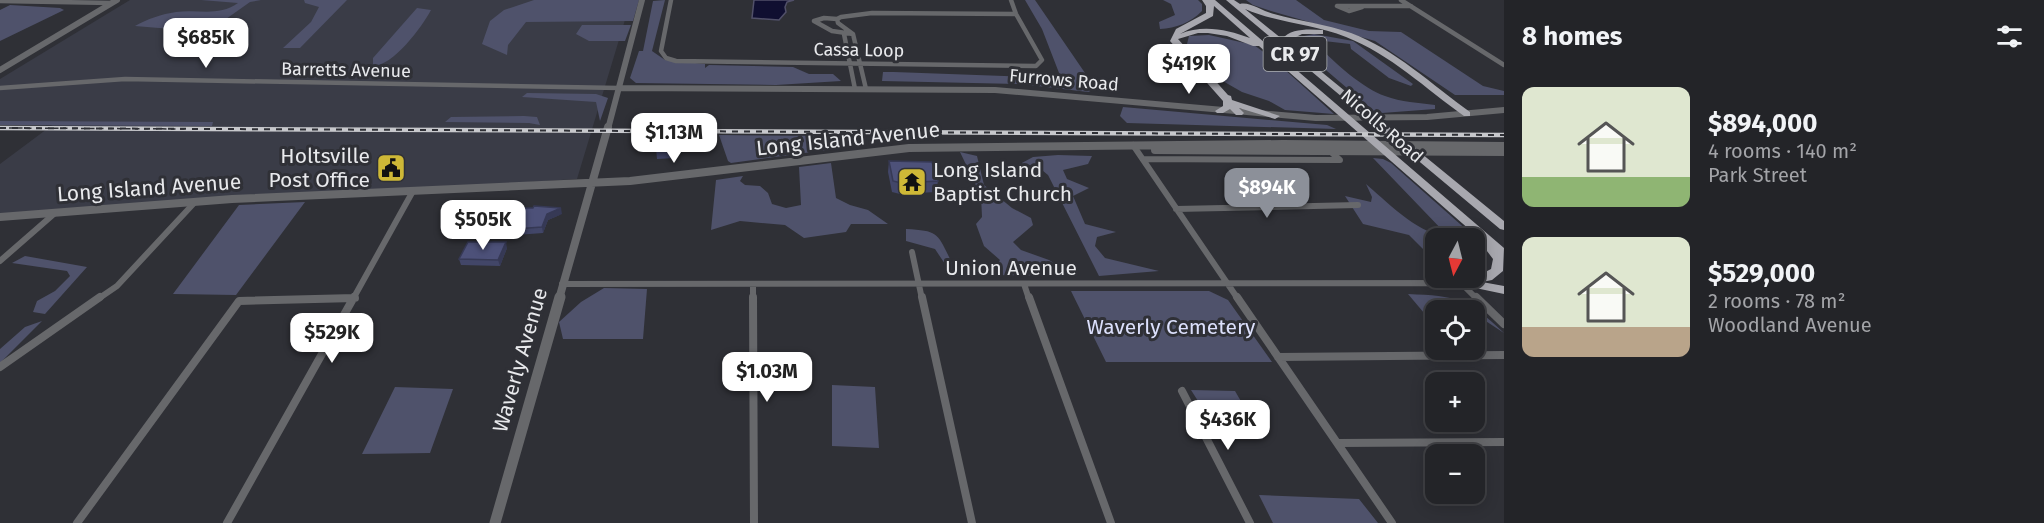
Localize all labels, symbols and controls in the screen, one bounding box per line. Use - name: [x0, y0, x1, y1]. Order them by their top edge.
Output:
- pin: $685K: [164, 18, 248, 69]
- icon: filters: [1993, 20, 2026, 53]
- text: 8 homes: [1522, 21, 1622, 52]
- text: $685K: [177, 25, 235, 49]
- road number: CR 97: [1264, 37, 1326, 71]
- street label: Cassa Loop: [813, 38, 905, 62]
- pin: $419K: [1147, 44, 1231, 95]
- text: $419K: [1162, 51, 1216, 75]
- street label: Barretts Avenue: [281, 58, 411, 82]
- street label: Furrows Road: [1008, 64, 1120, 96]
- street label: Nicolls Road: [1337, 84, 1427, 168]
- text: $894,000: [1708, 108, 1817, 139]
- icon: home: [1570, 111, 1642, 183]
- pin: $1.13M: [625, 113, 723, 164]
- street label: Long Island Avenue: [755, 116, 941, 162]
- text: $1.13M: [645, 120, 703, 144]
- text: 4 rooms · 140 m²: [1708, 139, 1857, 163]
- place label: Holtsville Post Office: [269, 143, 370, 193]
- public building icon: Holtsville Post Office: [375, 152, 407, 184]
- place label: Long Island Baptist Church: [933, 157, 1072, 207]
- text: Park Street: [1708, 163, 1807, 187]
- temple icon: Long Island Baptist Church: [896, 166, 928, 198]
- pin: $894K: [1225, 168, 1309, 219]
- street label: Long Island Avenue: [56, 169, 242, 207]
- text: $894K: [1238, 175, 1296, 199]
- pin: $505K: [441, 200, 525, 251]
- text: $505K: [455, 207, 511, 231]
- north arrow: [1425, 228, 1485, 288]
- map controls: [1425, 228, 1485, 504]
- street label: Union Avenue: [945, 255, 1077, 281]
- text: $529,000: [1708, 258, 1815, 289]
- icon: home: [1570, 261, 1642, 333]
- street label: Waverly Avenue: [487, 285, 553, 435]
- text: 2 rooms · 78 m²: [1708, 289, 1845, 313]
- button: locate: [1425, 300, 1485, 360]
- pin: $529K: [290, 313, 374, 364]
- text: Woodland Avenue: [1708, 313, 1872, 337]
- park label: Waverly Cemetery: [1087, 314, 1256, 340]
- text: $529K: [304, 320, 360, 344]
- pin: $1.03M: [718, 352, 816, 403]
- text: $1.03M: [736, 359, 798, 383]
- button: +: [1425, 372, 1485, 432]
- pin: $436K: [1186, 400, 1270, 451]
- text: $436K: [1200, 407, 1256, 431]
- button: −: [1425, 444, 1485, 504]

---

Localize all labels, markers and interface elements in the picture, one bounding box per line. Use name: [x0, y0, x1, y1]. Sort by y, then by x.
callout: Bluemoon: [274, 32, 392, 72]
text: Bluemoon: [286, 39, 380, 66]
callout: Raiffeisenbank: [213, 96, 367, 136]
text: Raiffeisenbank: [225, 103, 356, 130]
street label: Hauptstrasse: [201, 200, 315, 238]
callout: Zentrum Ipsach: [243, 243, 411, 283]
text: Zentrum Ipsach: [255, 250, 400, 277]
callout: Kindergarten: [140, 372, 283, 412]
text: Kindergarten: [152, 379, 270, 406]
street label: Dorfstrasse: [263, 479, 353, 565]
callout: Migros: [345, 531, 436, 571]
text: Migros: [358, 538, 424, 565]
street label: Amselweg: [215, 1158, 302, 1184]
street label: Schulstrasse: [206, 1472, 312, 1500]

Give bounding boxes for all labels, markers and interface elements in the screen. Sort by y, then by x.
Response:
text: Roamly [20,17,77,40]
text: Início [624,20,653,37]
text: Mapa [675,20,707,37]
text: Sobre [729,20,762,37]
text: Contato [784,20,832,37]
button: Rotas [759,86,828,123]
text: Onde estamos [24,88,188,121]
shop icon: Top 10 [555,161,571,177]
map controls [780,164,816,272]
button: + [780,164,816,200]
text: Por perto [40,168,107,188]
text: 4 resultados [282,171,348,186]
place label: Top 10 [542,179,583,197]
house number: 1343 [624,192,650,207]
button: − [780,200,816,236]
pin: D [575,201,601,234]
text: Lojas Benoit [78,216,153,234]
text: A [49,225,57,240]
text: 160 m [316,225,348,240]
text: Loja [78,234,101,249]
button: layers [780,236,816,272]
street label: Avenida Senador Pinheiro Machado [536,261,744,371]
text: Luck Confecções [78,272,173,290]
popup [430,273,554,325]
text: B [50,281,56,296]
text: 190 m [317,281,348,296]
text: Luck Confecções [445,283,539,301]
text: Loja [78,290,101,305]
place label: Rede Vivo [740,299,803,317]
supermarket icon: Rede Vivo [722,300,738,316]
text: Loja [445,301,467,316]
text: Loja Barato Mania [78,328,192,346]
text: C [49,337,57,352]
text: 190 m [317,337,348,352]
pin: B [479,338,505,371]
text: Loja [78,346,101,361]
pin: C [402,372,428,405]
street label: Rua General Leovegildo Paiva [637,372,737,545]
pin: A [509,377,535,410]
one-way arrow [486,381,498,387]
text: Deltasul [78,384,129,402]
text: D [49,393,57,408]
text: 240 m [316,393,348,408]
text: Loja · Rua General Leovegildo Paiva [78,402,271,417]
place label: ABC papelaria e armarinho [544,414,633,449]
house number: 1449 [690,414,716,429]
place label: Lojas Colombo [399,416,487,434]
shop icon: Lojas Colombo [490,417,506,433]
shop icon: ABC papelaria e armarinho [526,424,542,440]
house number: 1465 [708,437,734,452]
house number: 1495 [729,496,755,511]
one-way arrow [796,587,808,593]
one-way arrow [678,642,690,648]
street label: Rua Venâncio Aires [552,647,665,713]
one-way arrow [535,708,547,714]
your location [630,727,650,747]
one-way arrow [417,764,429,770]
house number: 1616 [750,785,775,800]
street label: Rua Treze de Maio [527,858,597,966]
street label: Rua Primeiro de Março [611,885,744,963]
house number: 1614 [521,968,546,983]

==

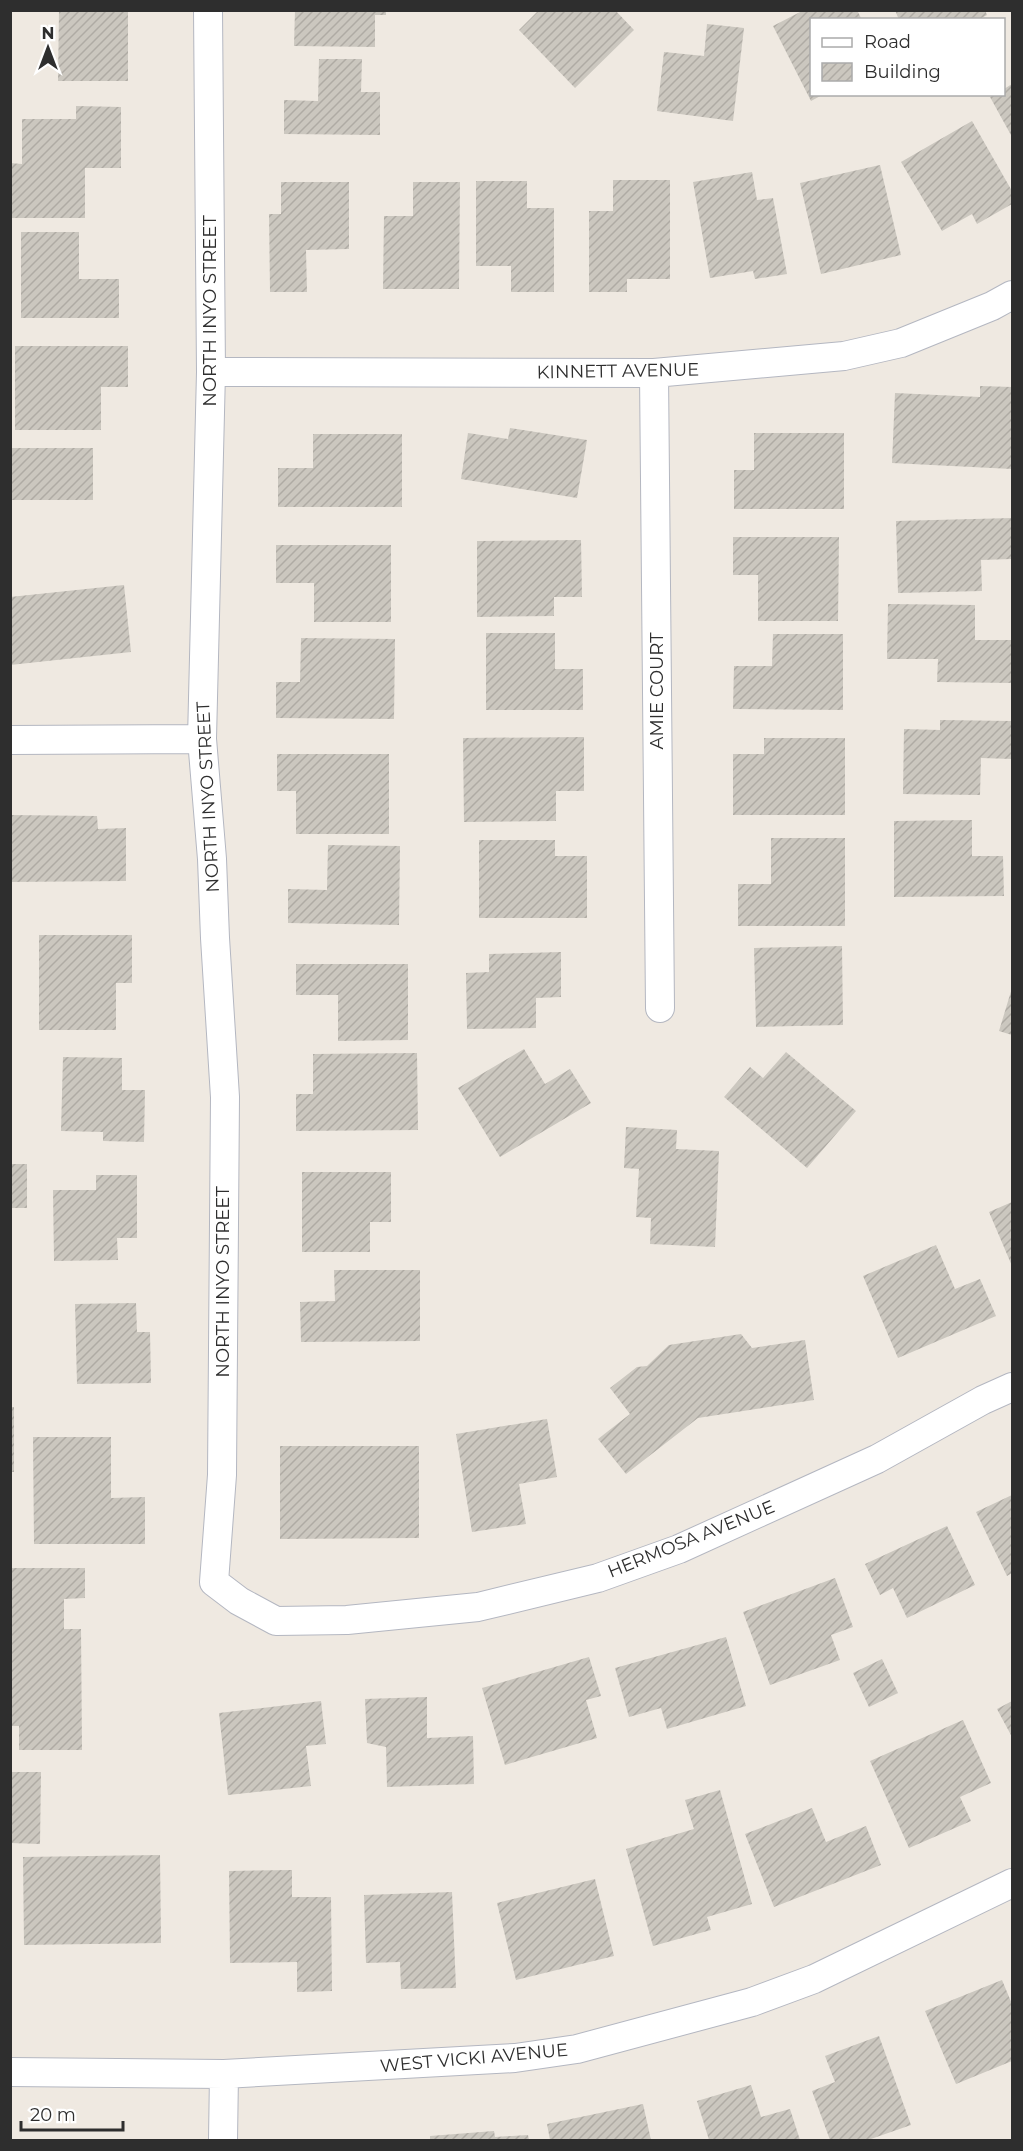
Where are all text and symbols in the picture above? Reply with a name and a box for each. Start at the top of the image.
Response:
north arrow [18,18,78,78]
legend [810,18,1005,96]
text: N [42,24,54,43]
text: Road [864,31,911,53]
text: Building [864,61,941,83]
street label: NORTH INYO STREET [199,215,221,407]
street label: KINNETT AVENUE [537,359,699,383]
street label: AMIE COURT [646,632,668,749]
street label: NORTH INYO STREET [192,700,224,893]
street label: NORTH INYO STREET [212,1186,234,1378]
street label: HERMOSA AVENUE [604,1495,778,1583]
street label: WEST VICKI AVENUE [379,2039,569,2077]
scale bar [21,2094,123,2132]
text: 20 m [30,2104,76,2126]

> _Exercise prompt_:
Every line of the listing that holds the string "screen" counts once. Give the total alone.

> _Task solution_:
2